Arbeitsauftrag 1 – Seit welchem Jahr bewertet Clariant laut dem Seitenauszug seine Produkte im Rahmen des Sustainability@Clariant Portfolio Value Program?
Arbeitsauftrag 2 – Geben Sie aus dem Seitenauszug den Teil wortgetreu wieder, der mit den Worten „Wie Clariant nachhaltige“ beginnt und mit „eine nachhaltige Wertschöpfung?“ endet.

Seitenauszug –

═══

Wie Clariant nachhaltige und kreislauffähige Additive entwickelt

16.03.2020 -

Nicht nur die Schüler von Fridays for Future, auch die Top-Manager der Chemieindustrie wünschen sich einen Wertwandel in der Wirtschaft hin zu einer nachhaltigeren Wertschöpfung. Dies bestätigten 95 % der Befragten bei der CHEMonitor-Umfrage im vergangenen Herbst. Der erste Schritt dahin ist die konsequente Berücksichtigung dieser Ziele bei der Produktentwicklung. Andrea Gruß sprach mit Martin Vollmer, Chief Technology Officer bei Clariant, über Strategien des Schweizer Chemiekonzerns für die Entwicklung nachhaltiger Produkte sowie Initiativen zum Ausbau der Kreislaufwirtschaft bei Kunststoffen.

CHEManager: Welchen Beitrag leistet Clariant für eine nachhaltige Wertschöpfung?

Martin Vollmer: Nachhaltigkeit ist einer der Pfeiler unserer Unternehmensstrategie. Um als Unternehmen nachhaltige Werte zu schaffen, müssen ökonomische, ökologische und soziale Ziele Hand in Hand gehen; sie müssen zudem nachvollziehbar und messbar sein. Aus diesem Grund stellen wir uns jedes Jahr der Bewertung durch RobecoSAM und sind bereits im siebten Jahr in Folge im Dow Jones Sustainability Index gelistet.

Unsere Produkte bewerten wir seit dem Jahr 2013 im Rahmen des Sustainability@Clariant Portfolio Value Program, das durch das Wuppertal Institut zertifiziert wurde. Dabei wird jedes Produkt über den gesamten Lebenszyklus betrachtet und gemäß 36 einfacher Nachhaltigkeitskriterien eingestuft. Produkte, die eine Best-in-Class-Bewertung erzielen, führen wir unter unserer Nachhaltigkeitsmarke EcoTain. Mit ihnen liefern wir gleichzeitig einen wichtigen Beitrag für die Nachhaltigkeitsziele unserer Kunden.

Und für Kunden, die nach Produkten mit bestimmten Nachhaltigkeitsmerkmalen suchen, haben wir im vergangenen Jahr die vier Nachhaltigkeitsdesignatoren Aqua, Terra, Circle und Vita geschaffen. Sie werden dem jeweiligen Produktnamen angehängt und erleichtern das Erkennen der Kernvorteile.

Was leisten Produkte, die mit diesen Suffixen gekennzeichnet sind?

═══

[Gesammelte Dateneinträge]
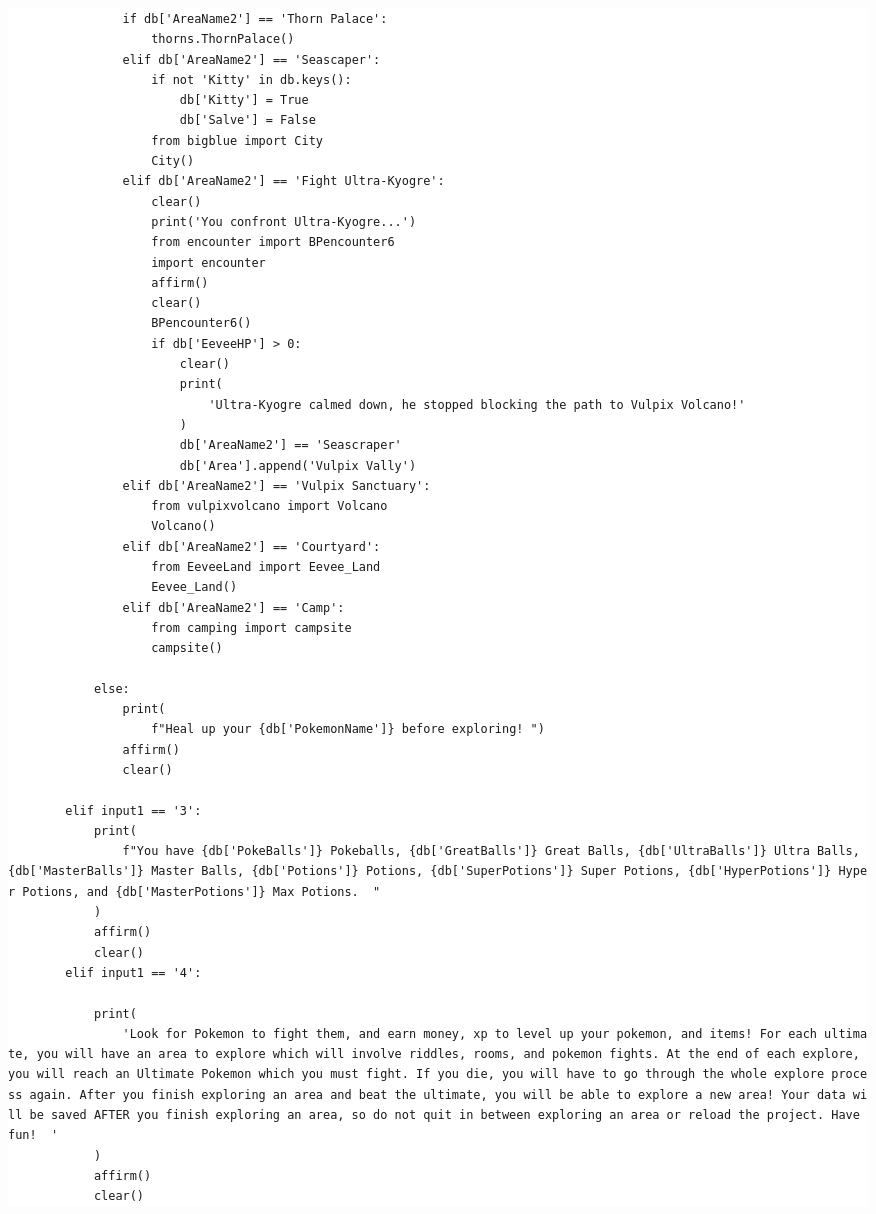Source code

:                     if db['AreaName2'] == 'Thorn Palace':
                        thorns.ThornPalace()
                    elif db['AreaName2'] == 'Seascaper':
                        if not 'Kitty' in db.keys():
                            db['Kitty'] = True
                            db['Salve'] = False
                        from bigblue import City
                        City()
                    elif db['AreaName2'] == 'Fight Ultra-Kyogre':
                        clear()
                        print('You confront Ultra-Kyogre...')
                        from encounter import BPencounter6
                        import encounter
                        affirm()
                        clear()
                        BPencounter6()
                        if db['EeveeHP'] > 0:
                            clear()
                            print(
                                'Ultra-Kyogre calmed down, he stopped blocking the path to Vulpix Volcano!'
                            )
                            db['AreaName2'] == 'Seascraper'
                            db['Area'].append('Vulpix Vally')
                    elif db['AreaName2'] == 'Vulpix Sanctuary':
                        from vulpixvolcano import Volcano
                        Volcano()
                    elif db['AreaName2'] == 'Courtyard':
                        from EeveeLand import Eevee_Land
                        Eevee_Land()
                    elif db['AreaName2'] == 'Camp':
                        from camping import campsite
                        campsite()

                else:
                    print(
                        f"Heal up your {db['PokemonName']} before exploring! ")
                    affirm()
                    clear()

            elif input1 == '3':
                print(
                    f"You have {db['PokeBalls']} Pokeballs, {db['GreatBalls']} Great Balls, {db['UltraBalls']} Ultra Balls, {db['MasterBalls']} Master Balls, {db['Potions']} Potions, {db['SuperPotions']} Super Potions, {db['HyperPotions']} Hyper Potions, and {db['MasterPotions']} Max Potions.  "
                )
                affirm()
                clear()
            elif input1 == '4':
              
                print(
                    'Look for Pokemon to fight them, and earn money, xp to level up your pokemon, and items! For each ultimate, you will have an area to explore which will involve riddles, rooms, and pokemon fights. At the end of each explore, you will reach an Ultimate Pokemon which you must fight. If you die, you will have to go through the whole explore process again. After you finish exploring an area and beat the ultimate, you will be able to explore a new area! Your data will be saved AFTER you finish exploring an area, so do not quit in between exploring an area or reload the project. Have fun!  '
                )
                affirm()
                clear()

═══

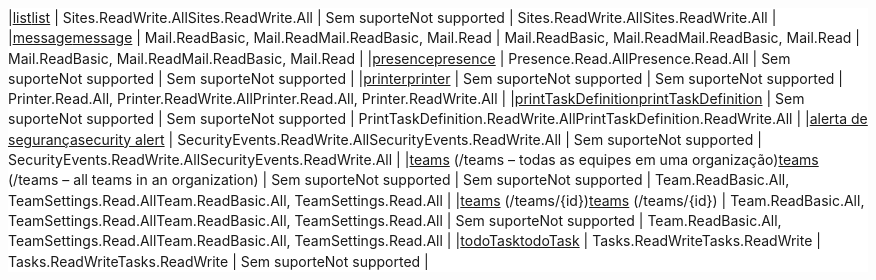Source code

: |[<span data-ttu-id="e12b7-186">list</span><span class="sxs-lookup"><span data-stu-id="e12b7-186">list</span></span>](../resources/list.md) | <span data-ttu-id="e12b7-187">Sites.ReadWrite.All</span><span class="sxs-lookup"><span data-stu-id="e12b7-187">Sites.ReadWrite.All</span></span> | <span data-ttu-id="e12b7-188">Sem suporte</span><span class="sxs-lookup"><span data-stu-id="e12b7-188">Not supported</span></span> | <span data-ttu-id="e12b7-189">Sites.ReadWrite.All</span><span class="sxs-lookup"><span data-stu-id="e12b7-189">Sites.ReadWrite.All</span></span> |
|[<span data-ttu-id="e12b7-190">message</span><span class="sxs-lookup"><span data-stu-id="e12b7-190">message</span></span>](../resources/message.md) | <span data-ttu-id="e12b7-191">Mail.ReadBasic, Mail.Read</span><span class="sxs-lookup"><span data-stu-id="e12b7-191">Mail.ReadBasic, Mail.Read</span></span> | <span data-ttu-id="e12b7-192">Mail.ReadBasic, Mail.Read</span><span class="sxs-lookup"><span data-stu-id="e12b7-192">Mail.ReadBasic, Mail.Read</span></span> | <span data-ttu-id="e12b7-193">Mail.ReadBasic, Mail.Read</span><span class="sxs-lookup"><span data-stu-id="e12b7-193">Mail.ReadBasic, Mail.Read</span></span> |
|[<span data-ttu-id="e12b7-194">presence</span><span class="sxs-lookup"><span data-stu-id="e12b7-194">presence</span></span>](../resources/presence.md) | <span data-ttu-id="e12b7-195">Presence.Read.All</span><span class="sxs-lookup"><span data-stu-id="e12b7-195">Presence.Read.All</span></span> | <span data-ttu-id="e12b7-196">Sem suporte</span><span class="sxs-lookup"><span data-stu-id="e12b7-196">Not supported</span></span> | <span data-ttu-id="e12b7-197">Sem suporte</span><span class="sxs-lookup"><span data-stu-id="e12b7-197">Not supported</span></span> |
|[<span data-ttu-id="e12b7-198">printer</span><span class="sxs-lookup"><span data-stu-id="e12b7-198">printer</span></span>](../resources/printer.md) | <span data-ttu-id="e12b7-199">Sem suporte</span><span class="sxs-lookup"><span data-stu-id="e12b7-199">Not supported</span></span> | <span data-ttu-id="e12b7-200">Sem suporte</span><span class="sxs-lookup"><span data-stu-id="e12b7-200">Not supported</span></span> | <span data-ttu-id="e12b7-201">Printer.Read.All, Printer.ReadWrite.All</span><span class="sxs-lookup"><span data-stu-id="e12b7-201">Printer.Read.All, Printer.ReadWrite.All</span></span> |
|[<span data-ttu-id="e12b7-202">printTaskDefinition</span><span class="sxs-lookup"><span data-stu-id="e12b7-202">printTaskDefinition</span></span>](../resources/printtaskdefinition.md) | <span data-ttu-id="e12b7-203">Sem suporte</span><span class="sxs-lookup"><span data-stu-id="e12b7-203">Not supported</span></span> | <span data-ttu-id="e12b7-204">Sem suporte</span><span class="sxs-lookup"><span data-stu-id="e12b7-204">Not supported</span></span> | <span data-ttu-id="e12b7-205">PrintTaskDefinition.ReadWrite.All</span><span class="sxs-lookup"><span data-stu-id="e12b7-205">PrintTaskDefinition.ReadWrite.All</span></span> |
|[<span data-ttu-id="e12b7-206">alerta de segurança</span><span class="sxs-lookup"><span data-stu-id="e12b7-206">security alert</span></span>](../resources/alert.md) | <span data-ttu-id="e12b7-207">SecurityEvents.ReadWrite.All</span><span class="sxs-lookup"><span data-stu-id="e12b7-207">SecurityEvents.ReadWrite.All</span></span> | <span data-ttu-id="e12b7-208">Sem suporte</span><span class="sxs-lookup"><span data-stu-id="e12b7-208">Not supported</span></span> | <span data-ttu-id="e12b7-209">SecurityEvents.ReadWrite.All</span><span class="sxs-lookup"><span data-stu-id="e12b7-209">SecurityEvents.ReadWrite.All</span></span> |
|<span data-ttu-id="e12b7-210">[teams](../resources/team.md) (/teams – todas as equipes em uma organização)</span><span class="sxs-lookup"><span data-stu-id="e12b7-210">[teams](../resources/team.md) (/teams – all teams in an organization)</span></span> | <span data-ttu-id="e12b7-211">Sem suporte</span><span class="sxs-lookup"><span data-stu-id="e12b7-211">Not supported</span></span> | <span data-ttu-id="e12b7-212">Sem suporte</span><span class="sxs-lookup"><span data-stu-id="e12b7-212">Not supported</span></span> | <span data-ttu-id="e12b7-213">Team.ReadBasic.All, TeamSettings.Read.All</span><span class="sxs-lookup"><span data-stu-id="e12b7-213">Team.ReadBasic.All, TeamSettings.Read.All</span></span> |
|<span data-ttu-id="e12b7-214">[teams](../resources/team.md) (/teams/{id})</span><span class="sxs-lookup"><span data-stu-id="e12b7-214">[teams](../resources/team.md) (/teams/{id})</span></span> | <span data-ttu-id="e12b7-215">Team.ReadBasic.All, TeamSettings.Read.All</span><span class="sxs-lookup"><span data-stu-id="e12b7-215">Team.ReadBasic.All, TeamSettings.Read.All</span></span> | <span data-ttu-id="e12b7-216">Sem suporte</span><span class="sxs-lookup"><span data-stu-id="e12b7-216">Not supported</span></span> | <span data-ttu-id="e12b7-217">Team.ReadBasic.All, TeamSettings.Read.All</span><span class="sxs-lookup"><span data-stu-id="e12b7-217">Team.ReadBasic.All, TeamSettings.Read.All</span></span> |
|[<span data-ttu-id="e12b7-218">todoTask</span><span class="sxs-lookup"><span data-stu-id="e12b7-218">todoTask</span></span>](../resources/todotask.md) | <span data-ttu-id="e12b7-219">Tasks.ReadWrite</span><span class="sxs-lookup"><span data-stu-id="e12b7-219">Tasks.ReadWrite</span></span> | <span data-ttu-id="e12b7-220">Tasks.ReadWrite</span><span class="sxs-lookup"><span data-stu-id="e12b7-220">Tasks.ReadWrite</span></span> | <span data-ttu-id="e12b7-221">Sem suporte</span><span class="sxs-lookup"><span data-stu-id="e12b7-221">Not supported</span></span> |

═══

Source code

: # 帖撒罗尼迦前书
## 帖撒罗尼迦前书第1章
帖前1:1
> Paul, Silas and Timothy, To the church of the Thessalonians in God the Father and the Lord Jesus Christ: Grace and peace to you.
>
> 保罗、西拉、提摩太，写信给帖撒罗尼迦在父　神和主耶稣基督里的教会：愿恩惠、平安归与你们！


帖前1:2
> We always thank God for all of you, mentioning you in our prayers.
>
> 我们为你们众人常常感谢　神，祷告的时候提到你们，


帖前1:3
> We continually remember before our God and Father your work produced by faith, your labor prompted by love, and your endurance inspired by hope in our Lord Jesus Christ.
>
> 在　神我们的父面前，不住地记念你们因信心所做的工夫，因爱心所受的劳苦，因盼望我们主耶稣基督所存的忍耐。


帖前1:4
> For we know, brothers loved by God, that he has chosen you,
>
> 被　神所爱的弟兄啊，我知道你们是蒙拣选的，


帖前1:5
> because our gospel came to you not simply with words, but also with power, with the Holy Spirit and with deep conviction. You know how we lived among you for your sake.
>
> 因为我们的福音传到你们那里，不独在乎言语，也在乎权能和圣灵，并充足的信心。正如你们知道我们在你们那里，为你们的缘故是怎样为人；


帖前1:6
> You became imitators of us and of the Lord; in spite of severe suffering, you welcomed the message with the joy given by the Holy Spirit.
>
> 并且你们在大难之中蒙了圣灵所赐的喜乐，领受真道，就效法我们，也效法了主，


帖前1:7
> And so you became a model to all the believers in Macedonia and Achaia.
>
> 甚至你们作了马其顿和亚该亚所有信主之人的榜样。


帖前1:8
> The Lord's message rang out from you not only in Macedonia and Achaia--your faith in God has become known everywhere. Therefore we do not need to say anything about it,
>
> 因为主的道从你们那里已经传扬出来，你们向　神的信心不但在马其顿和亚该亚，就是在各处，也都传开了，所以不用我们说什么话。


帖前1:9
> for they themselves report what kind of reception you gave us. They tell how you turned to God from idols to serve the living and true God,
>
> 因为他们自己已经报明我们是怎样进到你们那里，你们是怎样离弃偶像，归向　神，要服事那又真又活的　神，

═══

Lösung 1 – Seit dem Jahr 2013.

Lösung 2 –
Wie Clariant nachhaltige und kreislauffähige Additive entwickelt

16.03.2020 -

Nicht nur die Schüler von Fridays for Future, auch die Top-Manager der Chemieindustrie wünschen sich einen Wertwandel in der Wirtschaft hin zu einer nachhaltigeren Wertschöpfung. Dies bestätigten 95 % der Befragten bei der CHEMonitor-Umfrage im vergangenen Herbst. Der erste Schritt dahin ist die konsequente Berücksichtigung dieser Ziele bei der Produktentwicklung. Andrea Gruß sprach mit Martin Vollmer, Chief Technology Officer bei Clariant, über Strategien des Schweizer Chemiekonzerns für die Entwicklung nachhaltiger Produkte sowie Initiativen zum Ausbau der Kreislaufwirtschaft bei Kunststoffen.

CHEManager: Welchen Beitrag leistet Clariant für eine nachhaltige Wertschöpfung?